GOAL OF THE EXERCISE: Could you restate the data below word for word, without its pictures?

(Records from a collection)

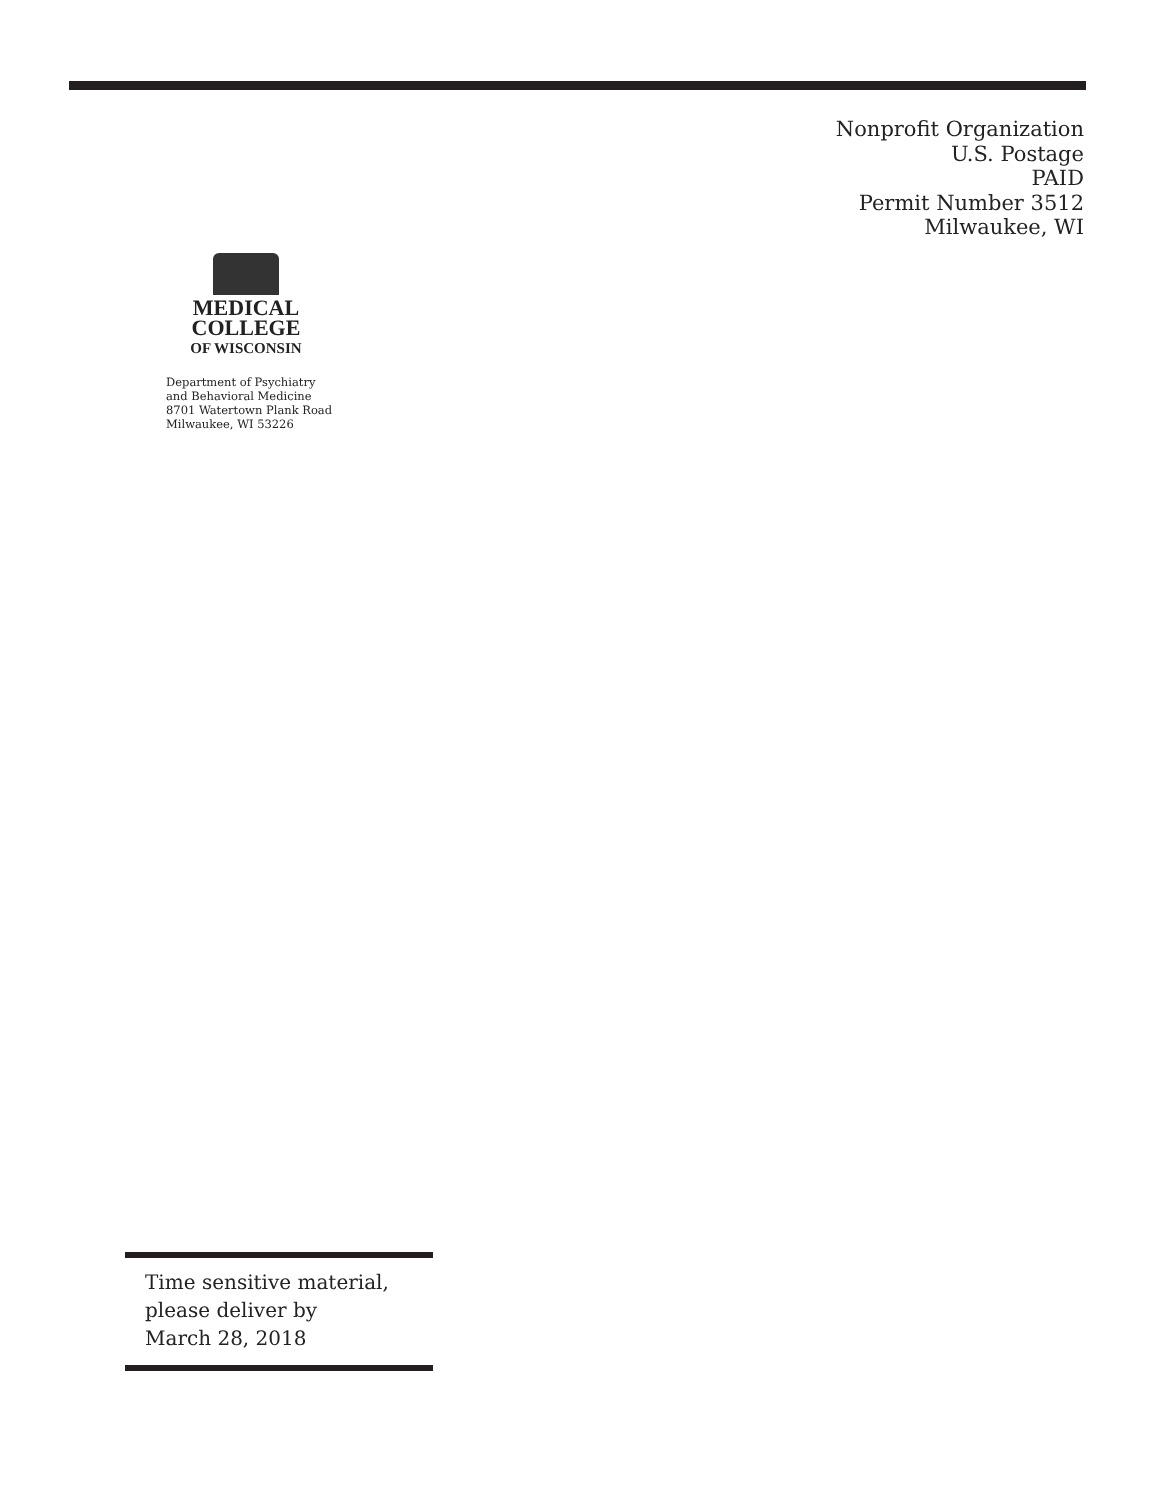Nonprofit Organization
U.S. Postage
PAID
Permit Number 3512
Milwaukee, WI
MEDICAL
COLLEGE
OF WISCONSIN
Department of Psychiatry
and Behavioral Medicine
8701 Watertown Plank Road
Milwaukee, WI 53226
Time sensitive material,
please deliver by
March 28, 2018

EXERCISE RESULT:
Nonprofit Organization
U.S. Postage
PAID
Permit Number 3512
Milwaukee, WI
MEDICAL
COLLEGE
OF WISCONSIN
Department of Psychiatry
and Behavioral Medicine
8701 Watertown Plank Road
Milwaukee, WI 53226
Time sensitive material,
please deliver by
March 28, 2018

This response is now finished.